Abre la puerta de la entrada de casa. El frío arrecia de poniente en una mañana más de borrasca. Mira al frente y se pierde en las gotitas de lluvia que quedaron enganchadas en el viejo Jazmín. A su derecha el árbol con sus adornos se refugia en el zaguán, mientras los pájaros se mojan en su vuelo mañanero, y la vez se sirven de un apetitoso desayuno invisible. Todo está en su sitio como cada día.
La voz de su madre la invita a entrar, entremezclada con las noticias que se escapan de la antigua radio que aún conservan de su padre. Sin embargo, quién les diría solo un año antes, que la Navidad vendría acorralada por una enorme desolación. Este virus hace crecer la fría incertidumbre diaria ante las cifras de fallecidos y contagiados que pone al ser humano de cara a la pared. Aunque sea solo un poco, la incidencia en sus vidas, puede hacerles valorar lo que es la salud, la que no tienen otros muchos por las razones que sean. Aun así, se siguen olvidando de una gran mayoría.
María escucha en general, observa en las redes sociales. Ella ve en las entrevistas televisivas, y en las colas de los establecimientos que frecuenta, puntualmente, como las personas con menos problemas de salud se saltan a diario el protocolo. Con ello hacen que los más desprotegidos deban llevar sus vidas por más tiempo en soledad. Piensa para sí misma como la realidad envuelve al ser humano en la suya propia aniquilando su empatía.
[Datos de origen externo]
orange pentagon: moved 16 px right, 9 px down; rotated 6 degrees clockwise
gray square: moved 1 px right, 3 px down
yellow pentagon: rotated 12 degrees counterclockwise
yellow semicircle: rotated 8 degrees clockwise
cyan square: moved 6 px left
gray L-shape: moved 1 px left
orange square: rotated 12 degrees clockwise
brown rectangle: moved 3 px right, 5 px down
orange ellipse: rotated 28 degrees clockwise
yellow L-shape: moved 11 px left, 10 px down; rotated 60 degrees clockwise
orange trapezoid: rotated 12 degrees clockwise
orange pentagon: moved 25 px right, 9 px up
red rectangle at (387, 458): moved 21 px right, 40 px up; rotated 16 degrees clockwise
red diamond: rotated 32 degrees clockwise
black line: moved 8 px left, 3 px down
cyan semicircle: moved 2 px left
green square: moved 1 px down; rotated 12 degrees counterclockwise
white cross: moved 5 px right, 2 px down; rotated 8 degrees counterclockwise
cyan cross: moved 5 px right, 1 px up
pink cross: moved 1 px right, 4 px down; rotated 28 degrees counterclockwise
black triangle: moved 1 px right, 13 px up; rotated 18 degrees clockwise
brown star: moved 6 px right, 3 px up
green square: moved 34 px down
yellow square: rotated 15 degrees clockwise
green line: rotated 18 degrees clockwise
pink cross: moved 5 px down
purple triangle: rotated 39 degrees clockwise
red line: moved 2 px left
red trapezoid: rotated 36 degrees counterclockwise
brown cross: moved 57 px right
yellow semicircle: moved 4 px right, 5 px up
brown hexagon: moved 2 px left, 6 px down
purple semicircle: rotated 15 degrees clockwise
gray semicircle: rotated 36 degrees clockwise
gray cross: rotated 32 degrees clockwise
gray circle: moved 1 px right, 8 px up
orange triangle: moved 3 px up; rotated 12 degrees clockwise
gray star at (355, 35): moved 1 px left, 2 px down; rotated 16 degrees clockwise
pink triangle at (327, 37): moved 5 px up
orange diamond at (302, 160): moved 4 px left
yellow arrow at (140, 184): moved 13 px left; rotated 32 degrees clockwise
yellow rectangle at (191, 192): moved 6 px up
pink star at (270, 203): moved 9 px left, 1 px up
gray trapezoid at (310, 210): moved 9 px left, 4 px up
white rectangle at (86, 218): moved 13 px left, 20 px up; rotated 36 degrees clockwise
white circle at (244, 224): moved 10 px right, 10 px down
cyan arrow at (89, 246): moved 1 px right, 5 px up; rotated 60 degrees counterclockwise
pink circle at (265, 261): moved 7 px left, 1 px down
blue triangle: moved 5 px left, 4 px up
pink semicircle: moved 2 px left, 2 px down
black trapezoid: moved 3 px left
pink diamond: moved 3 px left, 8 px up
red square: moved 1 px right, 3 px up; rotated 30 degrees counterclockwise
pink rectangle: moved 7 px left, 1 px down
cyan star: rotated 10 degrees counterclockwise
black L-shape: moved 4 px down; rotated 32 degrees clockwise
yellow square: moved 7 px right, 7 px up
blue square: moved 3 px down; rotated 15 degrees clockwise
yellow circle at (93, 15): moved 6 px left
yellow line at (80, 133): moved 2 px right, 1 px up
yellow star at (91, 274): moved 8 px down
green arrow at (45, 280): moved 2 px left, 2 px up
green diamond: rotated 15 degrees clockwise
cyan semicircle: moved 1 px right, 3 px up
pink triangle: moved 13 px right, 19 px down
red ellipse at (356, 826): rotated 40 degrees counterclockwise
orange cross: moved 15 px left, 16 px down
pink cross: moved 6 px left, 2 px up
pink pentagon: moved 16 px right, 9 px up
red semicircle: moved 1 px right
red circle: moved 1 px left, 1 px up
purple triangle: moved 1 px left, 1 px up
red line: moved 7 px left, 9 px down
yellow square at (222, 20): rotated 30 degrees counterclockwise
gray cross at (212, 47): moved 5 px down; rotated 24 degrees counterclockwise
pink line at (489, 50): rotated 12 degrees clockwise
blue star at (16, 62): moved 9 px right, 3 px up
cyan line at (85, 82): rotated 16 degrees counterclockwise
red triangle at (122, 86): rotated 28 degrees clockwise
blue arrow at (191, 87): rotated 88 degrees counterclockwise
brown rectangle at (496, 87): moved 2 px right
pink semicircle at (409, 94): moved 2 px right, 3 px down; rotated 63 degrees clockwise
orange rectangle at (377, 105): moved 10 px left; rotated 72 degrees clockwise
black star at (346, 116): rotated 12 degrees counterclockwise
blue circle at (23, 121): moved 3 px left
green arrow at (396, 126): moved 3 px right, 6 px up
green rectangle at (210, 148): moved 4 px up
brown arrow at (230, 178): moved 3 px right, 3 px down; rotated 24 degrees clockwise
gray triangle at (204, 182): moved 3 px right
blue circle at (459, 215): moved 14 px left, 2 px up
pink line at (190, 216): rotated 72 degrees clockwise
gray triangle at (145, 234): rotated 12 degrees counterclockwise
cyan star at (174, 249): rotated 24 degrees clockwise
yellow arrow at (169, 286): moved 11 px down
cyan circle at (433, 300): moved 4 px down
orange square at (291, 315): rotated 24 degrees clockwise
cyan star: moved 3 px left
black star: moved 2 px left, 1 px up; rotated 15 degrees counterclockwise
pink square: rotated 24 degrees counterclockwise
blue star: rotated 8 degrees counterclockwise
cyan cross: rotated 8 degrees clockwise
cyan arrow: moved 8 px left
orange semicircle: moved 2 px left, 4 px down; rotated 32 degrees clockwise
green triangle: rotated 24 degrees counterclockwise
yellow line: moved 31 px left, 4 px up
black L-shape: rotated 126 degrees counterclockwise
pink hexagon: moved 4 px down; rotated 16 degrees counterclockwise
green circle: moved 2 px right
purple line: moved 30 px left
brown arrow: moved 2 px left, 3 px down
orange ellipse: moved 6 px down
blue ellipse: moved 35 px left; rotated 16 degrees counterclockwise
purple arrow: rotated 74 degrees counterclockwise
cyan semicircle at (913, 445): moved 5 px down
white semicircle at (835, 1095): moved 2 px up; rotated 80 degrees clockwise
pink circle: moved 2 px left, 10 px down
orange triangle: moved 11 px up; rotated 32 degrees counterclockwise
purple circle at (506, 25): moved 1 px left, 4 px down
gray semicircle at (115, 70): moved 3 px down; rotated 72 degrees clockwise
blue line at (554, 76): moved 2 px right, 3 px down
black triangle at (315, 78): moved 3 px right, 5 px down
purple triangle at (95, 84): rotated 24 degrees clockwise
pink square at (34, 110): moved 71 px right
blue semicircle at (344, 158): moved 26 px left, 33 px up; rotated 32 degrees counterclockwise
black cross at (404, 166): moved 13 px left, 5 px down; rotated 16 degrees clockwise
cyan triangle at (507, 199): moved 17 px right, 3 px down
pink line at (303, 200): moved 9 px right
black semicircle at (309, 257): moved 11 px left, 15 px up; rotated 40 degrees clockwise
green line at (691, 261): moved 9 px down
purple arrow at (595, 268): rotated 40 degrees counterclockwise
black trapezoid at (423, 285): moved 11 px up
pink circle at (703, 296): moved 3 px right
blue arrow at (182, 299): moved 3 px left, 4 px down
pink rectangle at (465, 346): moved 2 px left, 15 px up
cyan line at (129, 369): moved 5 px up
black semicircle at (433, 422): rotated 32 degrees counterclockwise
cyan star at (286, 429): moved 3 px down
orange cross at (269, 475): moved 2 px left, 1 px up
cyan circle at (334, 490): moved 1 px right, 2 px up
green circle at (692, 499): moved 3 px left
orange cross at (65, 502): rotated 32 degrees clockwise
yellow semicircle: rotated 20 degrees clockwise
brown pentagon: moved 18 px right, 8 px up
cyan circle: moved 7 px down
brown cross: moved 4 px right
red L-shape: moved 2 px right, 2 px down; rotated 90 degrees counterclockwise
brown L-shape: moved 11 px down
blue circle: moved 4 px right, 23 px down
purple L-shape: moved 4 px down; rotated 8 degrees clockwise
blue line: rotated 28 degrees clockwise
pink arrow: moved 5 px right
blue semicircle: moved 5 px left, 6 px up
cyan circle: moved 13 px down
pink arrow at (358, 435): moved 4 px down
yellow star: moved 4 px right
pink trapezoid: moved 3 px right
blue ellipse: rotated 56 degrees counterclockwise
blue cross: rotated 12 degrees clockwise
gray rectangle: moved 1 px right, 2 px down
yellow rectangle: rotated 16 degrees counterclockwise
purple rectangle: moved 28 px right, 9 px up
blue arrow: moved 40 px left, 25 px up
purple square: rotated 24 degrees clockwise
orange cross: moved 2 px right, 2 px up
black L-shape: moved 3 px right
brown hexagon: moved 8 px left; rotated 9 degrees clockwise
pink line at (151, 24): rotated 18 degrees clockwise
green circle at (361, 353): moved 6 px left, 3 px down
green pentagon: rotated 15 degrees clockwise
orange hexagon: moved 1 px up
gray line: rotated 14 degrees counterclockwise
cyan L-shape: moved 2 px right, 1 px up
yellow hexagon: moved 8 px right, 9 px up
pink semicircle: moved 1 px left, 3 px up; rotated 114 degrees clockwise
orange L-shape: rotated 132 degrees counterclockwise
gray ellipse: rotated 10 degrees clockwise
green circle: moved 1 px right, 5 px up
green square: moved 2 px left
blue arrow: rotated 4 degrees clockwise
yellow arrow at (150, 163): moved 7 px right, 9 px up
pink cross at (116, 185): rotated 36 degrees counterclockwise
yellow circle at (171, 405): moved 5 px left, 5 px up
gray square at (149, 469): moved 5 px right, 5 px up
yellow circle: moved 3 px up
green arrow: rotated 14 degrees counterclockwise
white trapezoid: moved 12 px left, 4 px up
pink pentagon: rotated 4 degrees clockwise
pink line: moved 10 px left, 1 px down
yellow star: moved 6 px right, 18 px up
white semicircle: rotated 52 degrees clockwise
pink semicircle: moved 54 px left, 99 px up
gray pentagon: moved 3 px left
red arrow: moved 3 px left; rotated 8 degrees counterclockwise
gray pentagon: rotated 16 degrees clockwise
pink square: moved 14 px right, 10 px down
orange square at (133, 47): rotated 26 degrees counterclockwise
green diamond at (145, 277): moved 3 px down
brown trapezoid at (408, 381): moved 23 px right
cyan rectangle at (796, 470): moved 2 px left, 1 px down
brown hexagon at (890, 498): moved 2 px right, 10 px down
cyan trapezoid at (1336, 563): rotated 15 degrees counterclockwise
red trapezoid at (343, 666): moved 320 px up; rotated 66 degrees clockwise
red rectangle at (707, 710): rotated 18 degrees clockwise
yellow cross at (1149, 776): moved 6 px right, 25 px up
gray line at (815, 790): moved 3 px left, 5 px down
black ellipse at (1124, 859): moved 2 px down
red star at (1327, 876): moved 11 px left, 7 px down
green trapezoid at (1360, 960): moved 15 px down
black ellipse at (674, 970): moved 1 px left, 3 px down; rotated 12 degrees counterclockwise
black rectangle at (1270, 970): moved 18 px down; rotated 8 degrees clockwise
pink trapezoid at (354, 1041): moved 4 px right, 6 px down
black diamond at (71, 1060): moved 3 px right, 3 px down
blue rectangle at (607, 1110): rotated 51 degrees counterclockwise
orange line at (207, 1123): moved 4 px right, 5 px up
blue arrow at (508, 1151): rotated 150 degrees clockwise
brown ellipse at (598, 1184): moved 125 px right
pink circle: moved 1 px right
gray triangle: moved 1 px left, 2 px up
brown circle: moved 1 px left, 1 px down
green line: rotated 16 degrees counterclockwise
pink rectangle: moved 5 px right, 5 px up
En vez de llevarla a cabo para prestarse por un bien común, y rivalizar cuanto antes este mal que nos aqueja a todos de alguna forma.
Dicha situación le lleva a adentrase a una cruel paradoja, que muchos jamás imaginaron que tendrían que plantearse: ¿Cuántos por su edad, enfermedades o simplemente por haber tenido la mala suerte de contagiarse, no estarán el año que viene en la mesa navideña? ¿Cuántos no están ya en esta Navidad por el Covid? Mientras nos abruma el largo confinamiento, las personas, dependientes o no de cualquier edad, debemos proteger a los más desprotegidos.
María junto a su madre pensarán que aún están en la hora previa esperando que, el timbre vuelva a sonar un año más tarde para poder sentarse junto a su familia como un año más, y celebrar la Navidad.